— TASK TO CARRY OUT —
Go through the entries below and copy each line that holds the word "lines".

— DATA EXTRACTS —

====

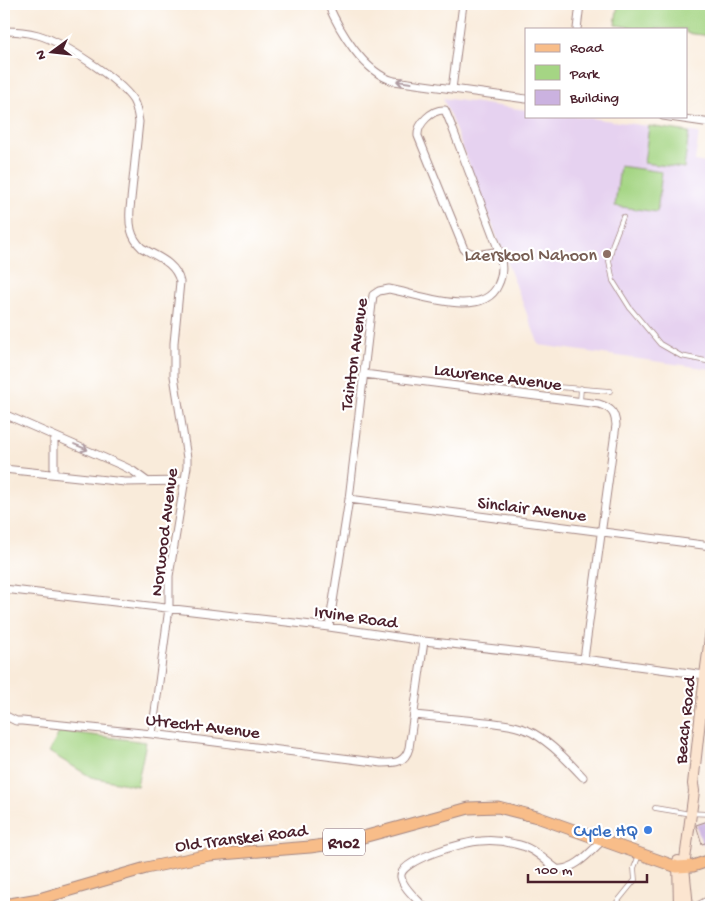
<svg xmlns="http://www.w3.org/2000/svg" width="715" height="911" viewBox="0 0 715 911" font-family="'Gochi Hand',sans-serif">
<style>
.built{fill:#e6d2f0}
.green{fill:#a5d584;stroke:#787a58}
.building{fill:#cbb2e0}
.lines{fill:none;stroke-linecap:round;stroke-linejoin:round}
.lane-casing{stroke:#a28582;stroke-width:5.5}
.street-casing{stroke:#a28582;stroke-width:9}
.secondary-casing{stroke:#a28582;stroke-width:12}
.primary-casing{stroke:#a28582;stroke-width:13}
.lane{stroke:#fff;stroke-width:4}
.street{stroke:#fff;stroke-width:7}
.secondary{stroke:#fce5d0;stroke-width:10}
.primary{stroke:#f8bd89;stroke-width:11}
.oneway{stroke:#ae9aa0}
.education-dot{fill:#8d6e63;stroke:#fff;stroke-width:2}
.shop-dot{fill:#3f7fe0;stroke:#fff;stroke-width:2}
.labels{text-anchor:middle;stroke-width:4.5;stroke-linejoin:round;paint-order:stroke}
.shield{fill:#fff;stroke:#80626b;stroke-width:1}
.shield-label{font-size:16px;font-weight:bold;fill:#4a1f2b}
.education-label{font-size:18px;fill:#785e54;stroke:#fff;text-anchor:end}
.street-label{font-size:18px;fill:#4a1f2b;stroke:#fff}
.shop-label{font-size:18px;fill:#366cbe;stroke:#fff;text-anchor:end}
</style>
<rect width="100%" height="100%" fill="#fff"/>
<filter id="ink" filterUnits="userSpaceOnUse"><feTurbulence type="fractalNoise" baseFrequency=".02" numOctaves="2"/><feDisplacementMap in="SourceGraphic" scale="10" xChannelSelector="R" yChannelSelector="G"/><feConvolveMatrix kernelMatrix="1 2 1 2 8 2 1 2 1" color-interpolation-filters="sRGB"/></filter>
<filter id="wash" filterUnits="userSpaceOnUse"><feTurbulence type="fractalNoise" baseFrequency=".0096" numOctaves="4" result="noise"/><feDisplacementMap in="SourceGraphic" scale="20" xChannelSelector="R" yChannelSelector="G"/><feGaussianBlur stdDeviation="1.12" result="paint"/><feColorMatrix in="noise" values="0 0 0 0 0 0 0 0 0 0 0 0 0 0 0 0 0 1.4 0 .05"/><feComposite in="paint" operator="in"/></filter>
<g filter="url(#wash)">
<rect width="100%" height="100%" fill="#f9ebda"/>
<path class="built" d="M443,98L526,110V116H575L699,133L695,161L711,164V369L539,345Z"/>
<path class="green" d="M618,4H711V36L686,33V29H646L615,25Z
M649,126L689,132L684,168L644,163Z
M620,166L662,172L657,212L615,206Z
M60,731L146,742L137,786L91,777L49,752Z"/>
<g id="blocks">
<path class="building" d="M711,820V841L702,844L696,825Z"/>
</g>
</g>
<g filter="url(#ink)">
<use href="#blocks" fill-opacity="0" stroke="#a28582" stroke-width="1"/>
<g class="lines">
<defs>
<path id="lane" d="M623,217L613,243L609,261L613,281L630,308L660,344L681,356L711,362
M531,385L610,391
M580,402L581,388
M655,808L685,813L711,814
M92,907L105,904L108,907
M613,907L635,880L634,868L639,855
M693,907L711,897"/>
<path id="street" d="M328,4C339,30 364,73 394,81L526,99
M577,29L580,4
M4,31C15,31 27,32 38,35C63,42 119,79 133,100C137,107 138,115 139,122L130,209C129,224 130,237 142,248C158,257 176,263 180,282L174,343V376L187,458V467L169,576V608L152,734
M452,89L463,4
M663,116L711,123
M364,374L599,404C611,408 615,412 616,425L584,659
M4,414L123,466L133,471L148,482
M54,436V474
M4,469L125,482L185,481
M349,499L711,546
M4,589L329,627L424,641L584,659L705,675
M329,627L349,499L373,295L379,291L389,289C418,294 483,320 498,285C504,273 502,263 499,251L452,127L445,110C432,109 417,124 418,136L464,249C475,258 487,253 499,251
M4,715L16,721H22L152,734L382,763C395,763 405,763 409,748L424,641
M414,715C435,717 456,719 476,721C495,723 516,724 533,733C552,744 568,761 583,777
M424,907C417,899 403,888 401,877C398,860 467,841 481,841C492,840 504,841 515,844C533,847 543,859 557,869C575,871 591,851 603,840"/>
<path id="secondary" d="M678,861L679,907
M688,907L684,867L694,791L693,784L705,675L711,630"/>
<path id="primary" d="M4,905L39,899L146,868L209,855L310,847L345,842L469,808L498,807L537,817L677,867L693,866L711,860"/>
</defs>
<use href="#lane" class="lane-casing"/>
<use href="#street" class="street-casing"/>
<use href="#secondary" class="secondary-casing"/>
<use href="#primary" class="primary-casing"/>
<use href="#lane" class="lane"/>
<use href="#street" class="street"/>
<use href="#secondary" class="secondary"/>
<use href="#primary" class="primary"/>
</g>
<defs><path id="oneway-shaft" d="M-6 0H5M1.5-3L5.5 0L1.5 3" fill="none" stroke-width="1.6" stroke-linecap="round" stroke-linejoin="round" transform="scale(1.25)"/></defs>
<g class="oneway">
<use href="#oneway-shaft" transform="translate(404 82) rotate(-172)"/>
<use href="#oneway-shaft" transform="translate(81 447) rotate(23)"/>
</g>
</g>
<circle class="education-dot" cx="607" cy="254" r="5"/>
<circle class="shop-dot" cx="648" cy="830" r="5"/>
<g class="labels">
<rect class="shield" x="323" y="828.5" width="42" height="27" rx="4"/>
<g class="shield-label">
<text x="344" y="848">R102</text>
</g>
<g class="education-label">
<text x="597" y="260">Laerskool Nahoon</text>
</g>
<g class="street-label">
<text transform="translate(353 354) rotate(-82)" y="6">Tainton Avenue</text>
<text transform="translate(498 376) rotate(7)" y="6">Lawrence Avenue</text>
<text transform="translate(532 508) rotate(7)" y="6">Sinclair Avenue</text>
<text transform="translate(163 532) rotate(-83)" y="6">Norwood Avenue</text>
<text transform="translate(356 616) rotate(8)" y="6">Irvine Road</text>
<text transform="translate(684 720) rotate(-84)" y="6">Beach Road</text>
<text transform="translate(203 725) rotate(7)" y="6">Utrecht Avenue</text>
<text transform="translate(241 837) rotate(-7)" y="6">Old Transkei Road</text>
</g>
<g class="shop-label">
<text x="638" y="836">Cycle HQ</text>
</g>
</g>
<rect width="715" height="911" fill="none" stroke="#fff" stroke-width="20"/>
<rect x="525" y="28" width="162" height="90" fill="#ffffff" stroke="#b7a5aa"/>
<rect x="535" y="44" width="25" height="8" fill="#f8bd89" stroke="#b7a5aa"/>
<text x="570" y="52" font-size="15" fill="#4a1f2b">Road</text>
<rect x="535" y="65" width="25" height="15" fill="#a5d584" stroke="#b7a5aa"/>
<text x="570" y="78" font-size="15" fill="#4a1f2b">Park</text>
<rect x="535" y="90" width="25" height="15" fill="#cbb2e0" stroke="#b7a5aa"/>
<text x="570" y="102" font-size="15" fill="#4a1f2b">Building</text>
<g transform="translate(52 52) rotate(255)" stroke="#ffffff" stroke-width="4" paint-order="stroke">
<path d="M0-4L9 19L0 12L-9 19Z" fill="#4a1f2b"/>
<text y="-8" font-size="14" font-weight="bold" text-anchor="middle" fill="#4a1f2b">N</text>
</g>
<path d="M528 874v8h119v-8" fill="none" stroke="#4a1f2b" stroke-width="2.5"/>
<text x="535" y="874" font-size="15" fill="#4a1f2b" stroke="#ffffff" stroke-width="4" paint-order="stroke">100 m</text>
</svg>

====

— RESULT OF THE EXERCISE —
.lines{fill:none;stroke-linecap:round;stroke-linejoin:round}
<g class="lines">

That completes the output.